Parler de l’argent à son enfant
Transmettre à son enfant un juste rapport à l’argent peut passer par des actions concrètes, mais aussi des discussions sur la richesse et la pauvreté.
« Maman, Papa, est-ce que je pourrais avoir de l’argent de poche ? ». C’est souvent ainsi que s’amorce un dialogue sur le rôle de l’argent. En effet, faire de ce sujet un tabou est un écueil à éviter, tout comme en parler très fréquemment en famille. Mieux vaut retenir l’adage : « L’argent est un bon serviteur et un mauvais maître ».
Avec l’enfant à partir de 6 ou 7 ans, on peut d’abord évoquer l’utilité des finances. En effet, celles-ci servent « à subvenir aux besoins primaires (se nourrir, se loger, s’habiller), à se faire plaisir (vacances, extra, cadeaux) et aider à aider ceux qui n’en ont pas, ou moins, rappelle la journaliste Olivia de Fournas dans Le guide des parents chrétiens (Mame). Il faut bien insister sur ce dernier point. L’argent est ainsi associé aux autres, pas seulement à ses propres besoins. »

DONNÉES FOURNIES ->
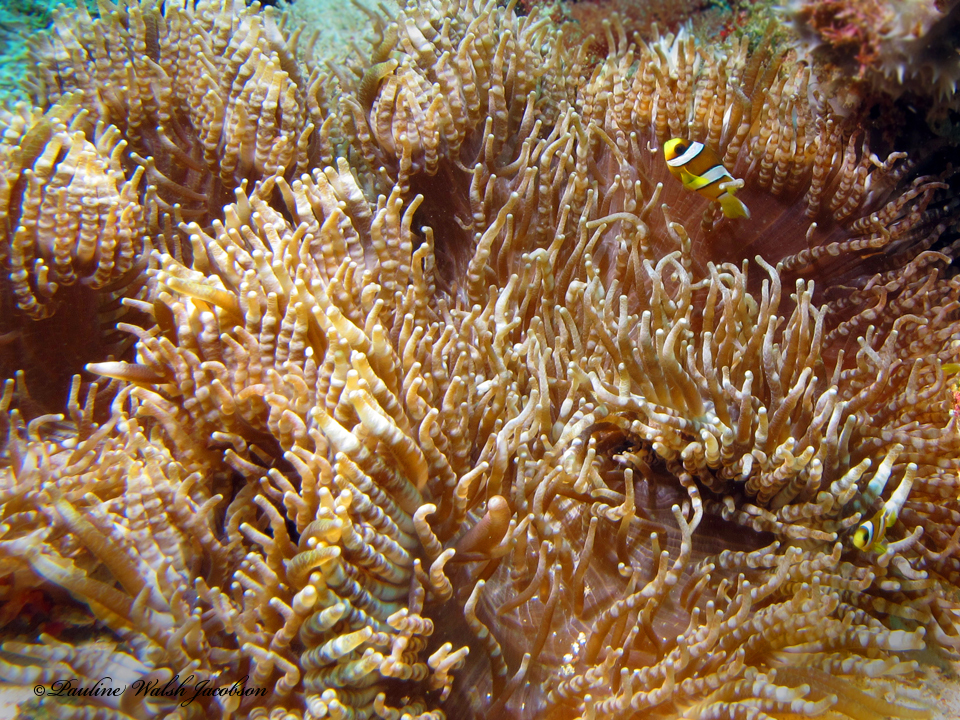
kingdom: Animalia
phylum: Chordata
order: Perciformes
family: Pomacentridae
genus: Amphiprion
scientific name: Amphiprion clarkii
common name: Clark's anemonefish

CONSIGNES ->
a. Reproduisez fidèlement le passage de l'article sur l'argent et les enfants compris entre « Parler de l’argent » et « et la pauvreté. », ces deux bornes incluses.
b. Recopiez à l'identique toutes les lignes de la liste de classification des êtres vivants, sans y inclure les images.
La liste n'a aucun lien avec l'article.

CORRIGÉS ->
a.
Parler de l’argent à son enfant
Transmettre à son enfant un juste rapport à l’argent peut passer par des actions concrètes, mais aussi des discussions sur la richesse et la pauvreté.

b.
kingdom: Animalia
phylum: Chordata
order: Perciformes
family: Pomacentridae
genus: Amphiprion
scientific name: Amphiprion clarkii
common name: Clark's anemonefish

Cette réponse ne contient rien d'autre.